**Quoted passage**
Content starts
SGML-XML DTD Converters

From      owner-xml-l@LISTSERV.HEANET.IE Sat Jul 18 04:51:27 1998
Date:     Sat, 18 Jul 1998 10:29:50 +0100
From:     Sean Mc grath <digitome@IOL.IE>
Subject:  Re: SGML-XML DTD converters

Notes on SGML-to-XML DTD conversion, by Sean McGrath and by Murray Altheim.

[Sarah Delaney]
>I'm currently endeavouring to do a thesis on SGML and XML, and part of it
>involves converting an SGML DTD into an XML DTD. I know SX converts
>document instances, and I've been looking for something that does DTDs. If
>anyone happens to know of such a program, could you let me know?
>Alternatively, are there guidelines in existence for manual conversion?

I do not know of any program that converts SGML DTDs to XML DTDs. As for
guidelines I belive Eve Maler of Arbortext (or is it Norman Walsh?)
of ( has published some guidelines on their
Web site (sorry, no URL handy).

Off the top of my head, here are some of the main things to watch for:-

0) No equivalent of the SGML Declaration. So, keywords, character set
etc. are essentially fixed.

1) Tag mimimization is not allowed:-
        <!ELEMENT x - O (A,B)> --> <!ELEMENT X (A,B)>
        <!ELEMENT x - O EMPTY> --> <!ELEMENT X EMPTY>

2) #PCDATA must only occur extreme left in an OR model. I.e.
        <!ELEMENT x (A|B|#PCDATA|C)> ->  <!ELEMENT x (#PCDATA|A|B|C)>

        <!ELEMENT x (A,#PCDATA)> -> Illegal

3) No CDATA, RCDATA elements

4) Some SGML Attribute types are not allows in XML i.e. NUTOKEN. Also
no notation attributes (data attributes)

5) Some SGML Attribute defaults are not allows in XML i.e. CONREF

6) Comments cannot be "inline" like this:-
        <!ELEMENT x (A,B) -- this is an SGML comment -->

7) A whole bunch of SGML optional features are not present in XML
        All forms of Tag minimization (omittag, datatag,shortref)
        Link Process Definitions
        Multiple DTDs per document
        And last but not least,


there are some important differences betweeen the internal and
external subset portion of a DTD in XML:-

8) Marked sections can only occur in the external subset

9) Paramater entities must be used to replace entire declarations in
the internal subset portion of a DTD. E.g. this is invalid XML
        <!DOCTYPE x [
        <!ENTITY % model x "(A|B)*">
        <!ELEMENT x %modelx;>

As I say, this is off the top of my head. I'm sure I have missed
a bunch. Peter Flynn, is this in your FAQ and if not, should it be?
Sean Mc Grath
+353 96 47391

"There are three types of people in the world - those who can
count and those who cannot."

Date: Mon, 20 Jul 1998 10:50:50 -0700
From: Murray Altheim <altheim@MEHITABEL.ENG.SUN.COM>
Subject: Re: SGML-XML DTD converters

The more difficult one (in my experience so far) is the presence of 'ps+'
(parameter separator) in the SGML standard as a whitespace delimiter
in markup declarations. 'ps+' allows for whitespace, COM-delimited
comments, and *parameter entities*. The latter can open a few worm cans,
since they can be used to include-by-entity-reference almost any part of
the declaration.
Content ends
**Dataset extract**
Content starts
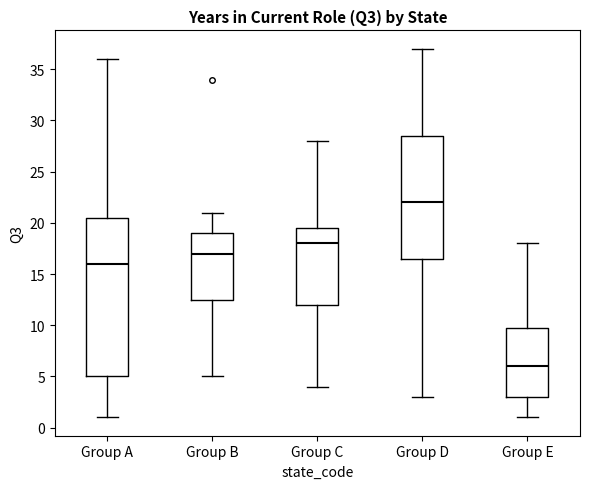

Where does the upper whisker of the box for Group C end on the y-axis? The values are not printed on the chart, so give them approximately, as read against the axis.

28.0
Content ends
**Task prompt**
Print the portion of the DTD conversion thread that begins at the words "[Sarah Delaney]" and stops after the words "for manual conversion?". The material above has no connection to the thread on SGML-to-XML DTD conversion.

**Exercise answer**
[Sarah Delaney]
>I'm currently endeavouring to do a thesis on SGML and XML, and part of it
>involves converting an SGML DTD into an XML DTD. I know SX converts
>document instances, and I've been looking for something that does DTDs. If
>anyone happens to know of such a program, could you let me know?
>Alternatively, are there guidelines in existence for manual conversion?